I know you didn’t expect to see me here today but Lavada has kindly stepped aside to allow me to post a special message of hope, faith, charity, courage and determination that has turned the life around of one special little boy in my family. For those of you who know the story of George’s First Steps from my own blog, I make no apologies for telling it again. For those who are unfamiliar with it, grab a coffee and a box of tissues, pull up a chair and let your heart melt as I give you some background to the two videos at the heart and end of this post.
George is the not quite 6-year-old son of my nephew. When George was 3 days old a MRI Scan revealed he’d suffered a major brain haemorrhage before birth. Doctors said he would never walk, never talk and have severe disabilities including but not limited to cerebral palsy, epilepsy and possible vision problems, and that he would never know his parents or understand the world or have anything like a good life. That was the day normal life stopped for his parents. What makes this all the more poignant for my family is the heartbreaking family history in the years before his birth, which I won’t go into here.
With courage and determination, constant therapy at a marvellous private foundation in the UK called Footsteps eased the stiffness in his limbs. He learnt to speak , learning more words all the time. What is remarkable is he is always smiling. His laugh is infectious, his smile so captivating you want to hug him to bits. George has come a long way since those first dark days following his entry into the world. We are so proud of all he has achieved but it has meant constant worry and fund raising to pay for his therapy.

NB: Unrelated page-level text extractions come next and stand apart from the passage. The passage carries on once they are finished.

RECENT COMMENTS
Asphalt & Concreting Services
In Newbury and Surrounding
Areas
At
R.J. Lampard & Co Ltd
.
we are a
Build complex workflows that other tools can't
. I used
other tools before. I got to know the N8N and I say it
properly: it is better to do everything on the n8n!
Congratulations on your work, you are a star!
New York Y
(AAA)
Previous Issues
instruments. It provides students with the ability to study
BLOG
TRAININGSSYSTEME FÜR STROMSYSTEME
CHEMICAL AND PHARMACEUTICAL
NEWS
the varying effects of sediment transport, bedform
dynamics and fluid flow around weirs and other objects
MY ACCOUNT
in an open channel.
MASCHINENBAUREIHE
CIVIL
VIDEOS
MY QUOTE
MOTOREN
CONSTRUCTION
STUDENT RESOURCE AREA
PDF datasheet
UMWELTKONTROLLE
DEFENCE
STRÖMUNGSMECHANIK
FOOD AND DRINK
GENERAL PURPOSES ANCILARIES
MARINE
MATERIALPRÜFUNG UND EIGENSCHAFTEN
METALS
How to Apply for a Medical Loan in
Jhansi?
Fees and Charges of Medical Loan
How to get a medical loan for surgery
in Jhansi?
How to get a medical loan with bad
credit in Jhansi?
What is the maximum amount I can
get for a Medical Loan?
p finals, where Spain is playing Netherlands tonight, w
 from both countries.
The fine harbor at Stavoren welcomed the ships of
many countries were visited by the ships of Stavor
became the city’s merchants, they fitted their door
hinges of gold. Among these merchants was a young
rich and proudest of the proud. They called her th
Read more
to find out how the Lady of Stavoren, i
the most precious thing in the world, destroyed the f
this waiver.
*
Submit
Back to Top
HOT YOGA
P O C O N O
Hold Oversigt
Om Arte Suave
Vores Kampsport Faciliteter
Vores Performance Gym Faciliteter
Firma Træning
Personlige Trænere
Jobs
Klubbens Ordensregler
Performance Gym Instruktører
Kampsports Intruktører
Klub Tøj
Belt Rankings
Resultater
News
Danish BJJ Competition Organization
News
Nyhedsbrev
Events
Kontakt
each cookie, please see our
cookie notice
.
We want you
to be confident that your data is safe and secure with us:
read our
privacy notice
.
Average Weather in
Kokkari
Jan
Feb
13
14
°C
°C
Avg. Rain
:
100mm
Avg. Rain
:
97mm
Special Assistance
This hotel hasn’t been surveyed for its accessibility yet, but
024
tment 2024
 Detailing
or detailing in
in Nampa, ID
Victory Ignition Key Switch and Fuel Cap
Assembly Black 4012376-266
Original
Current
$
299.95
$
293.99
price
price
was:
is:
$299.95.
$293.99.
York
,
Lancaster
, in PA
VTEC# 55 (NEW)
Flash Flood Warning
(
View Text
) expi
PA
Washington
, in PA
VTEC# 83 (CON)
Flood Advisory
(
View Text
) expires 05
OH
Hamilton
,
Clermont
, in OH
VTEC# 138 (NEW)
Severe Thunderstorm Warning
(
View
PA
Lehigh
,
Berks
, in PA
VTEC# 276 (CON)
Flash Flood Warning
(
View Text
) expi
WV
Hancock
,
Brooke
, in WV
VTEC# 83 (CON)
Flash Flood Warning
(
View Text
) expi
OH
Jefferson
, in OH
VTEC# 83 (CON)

A little over 12 months ago we learnt he was accepted for a life-changing SDR operation to be carried out at the St Louis Children’s Hospital in Missouri, but the procedure had to be done before he was 5 years old for it to be successful. That gave the family only 6 months to raise the money to pay for it – £55,000 (about $84,000?). It seemed impossible. A huge mountain to climb. So began a huge fundraising campaign: from marathons and sponsored slims to my sister-in-law in Spain having her head publicly shaved. Money came in from all over the world, a painting donated for auction from a Canadian artist; stores dressing up for the day, all sorts, you name it, we did it. In a little over 4 months we not only raised the full amount, we exceeded it by over £20,000 – enough to pay for his continued physio for several years, and some.
George had his operation just over 6 months ago. The difference is tremendous. He will always probably need the aid of his walker or sticks to walk but each day he gets stronger. The physio will continue until he stops growing and in a few years’ time he will need a hip replacement and some corrective eye surgery. But to think, 6 months ago he couldn’t sit unaided, spent a lot of his time on the floor, shuffling on his stomach to get anywhere, and struggled to do the simplest of tasks we take for granted. Not any more. He’s gained so much independence, goes to a normal school and has friends in to play, even having a part in the school nativity play at Christmas; his speech is improving constantly, and his cheekiness and sense of fun is as wonderful as ever, if not more so.
Rather than go on listing his achievements, his proud parents have put together a video which I hope you’ll take a few minutes to view. I’ve watched it several times and still my eyes fill with tears at what has been made possible by each and every one who donated and helped to make this all possible. The closing statement on the video says it all…
George has only just learnt to push his walker himself after 6.5 months of hard, hard work so what he will achieve in this next 6 months is too exciting to think about. Through it all he hasn’t lost his sense of fun and that enigmatic smile never ceases to touch the heart of everyone. He wouldn’t be where he is today without the generosity of family, friends and strangers, and no amount of thank yous can express the joy these past 6 months have bought to George, his parents and family. The next video comes from the heart, from George:
Enjoy the video, people: www.youtube.com/watch?v=KgXU_sjw7Z8
To think that when he was born his parents found out he had quadriplegic cerebral palsy and doctors said he would never walk, talk or know who anyone was… Well, hasn’t he proved them all wrong!!!